Happy Ada Lovelace Day!
In planning this post, I had a strong urge to write about Ada Lovelace herself. Reading a chapter by Howard Rheingold, I marvelled at the clarity and potency of Ada’s vision for computer programming, in which ‘the mental and material […] are brought into intimate connexion with each other’. Indeed, we unite this binary every time we use computers either to translate ideas into form, or to expand our consciousness of the world around us. Amazingly, Ada wrote that 100 years before computers existed.
Then I briefly thought to celebrate Evelyn Fox Keller – for figuring out that each cell of slime mould is an agent of its own aggregational destiny – ie, that there are no commanding cells directing all the others to form into a mass, moving entity; for unearthing the dispersed history of thinking about decentralised forms of authority, which has since coalesced into the field of emergence; and for her meta-work on feminist science, which is how I first encountered her.
But the achievements of both women have been well documented. I prefer to write about someone with a smaller digital footprint, even if it means traversing into more foreign technological terrain. So here is a brief tribute to an atmospheric scientist – a climatologist – whose contribution to science is mostly mysterious to me, but whose capacities for independent, steadfast investigation and analysis are unquestionably impressive.

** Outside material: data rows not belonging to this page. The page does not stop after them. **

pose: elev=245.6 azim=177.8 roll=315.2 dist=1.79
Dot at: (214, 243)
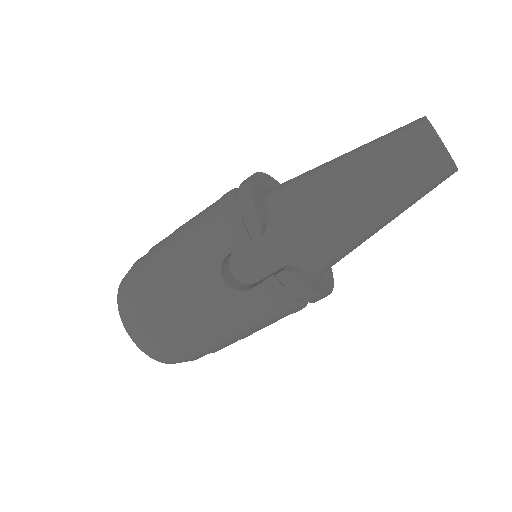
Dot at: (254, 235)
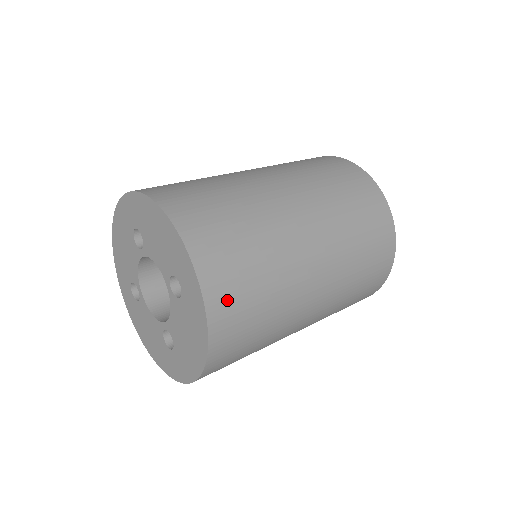
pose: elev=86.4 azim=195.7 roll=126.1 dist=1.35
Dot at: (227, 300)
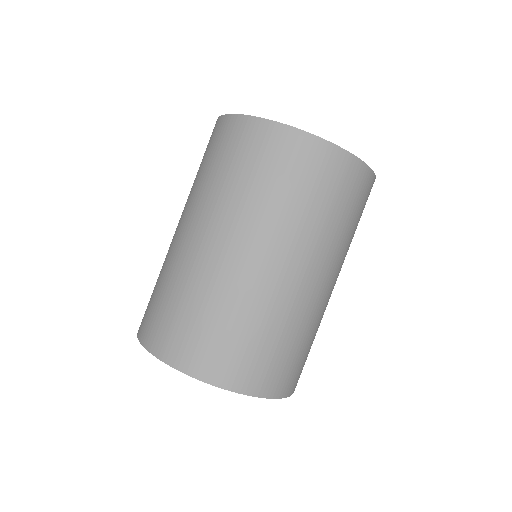
Dot at: (257, 375)
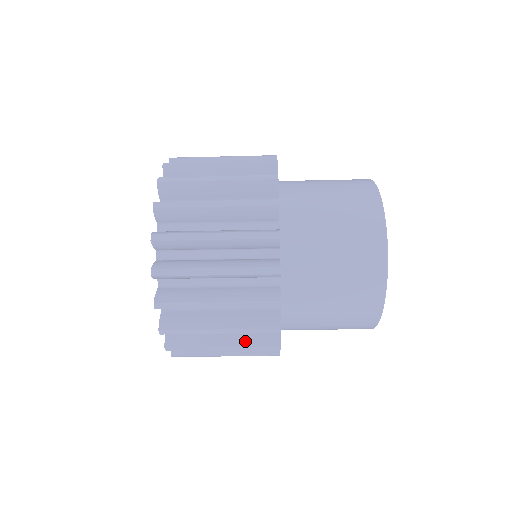
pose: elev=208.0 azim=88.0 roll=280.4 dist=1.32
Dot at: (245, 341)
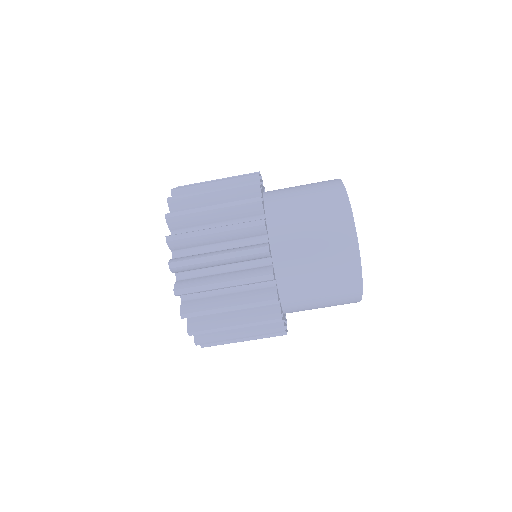
Dot at: (234, 224)
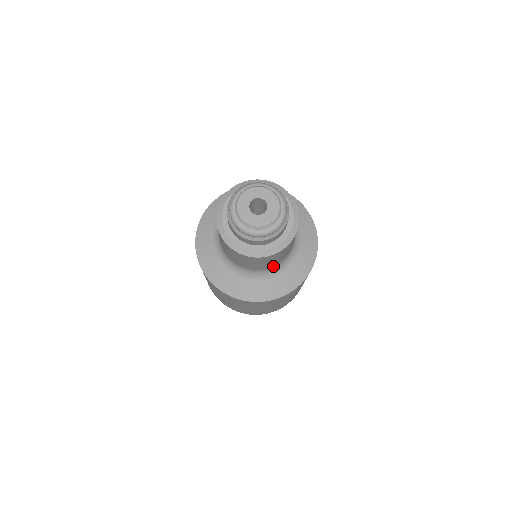
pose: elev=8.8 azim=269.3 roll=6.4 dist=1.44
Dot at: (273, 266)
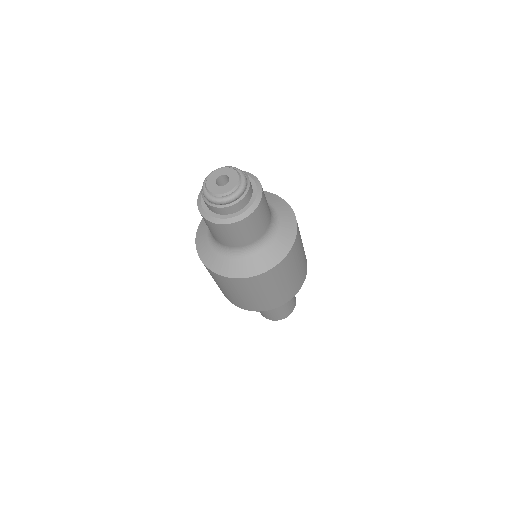
Dot at: (257, 240)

My Mum reckons that my younger sister, Julie, was inspired to embark on a scientific career by our step-uncle, a paleontologist, when he gave her a piece of dinosaur egg from South Australia. She won the Australian National University Medal for her Honours degree in physics, and by age 30 she had a PhD in atmospheric gaseous exchange – you can read it here. I don’t grok its scientific significance, but I know that the research involved camping in a forest in Siberia, and building metal towers to climb in order to collect air samples. That’s quite an effort.
I also know that in her work for the federal Department of Parliamentary Services, she wrote a report, Climate change: The case for action, that dissolves any excuse the Australian government might have had for failing to take action to reduce greenhouse gas emissions. It says that the climate is changing; that most of the change is due to human influences; that the changes present serious risks; that those risks can be managed; and that the longer we delay, the more drastic our mitigation measures will need to be. It’s clear! (It’s just a pity that the problem here is not purely scientific – mostly, it’s cultural. People are apparently not yet ready to accept those mitigation measures.)
As well as being scientifically inclined (and successful), she is a rockclimber, adventurer, nature photographer, mother of two, animal lover (she has three Siberian huskies and two cats) and since last month, medical student. So, I celebrate Ada Lovelace Day by celebrating my multi-talented sister, Julie Styles.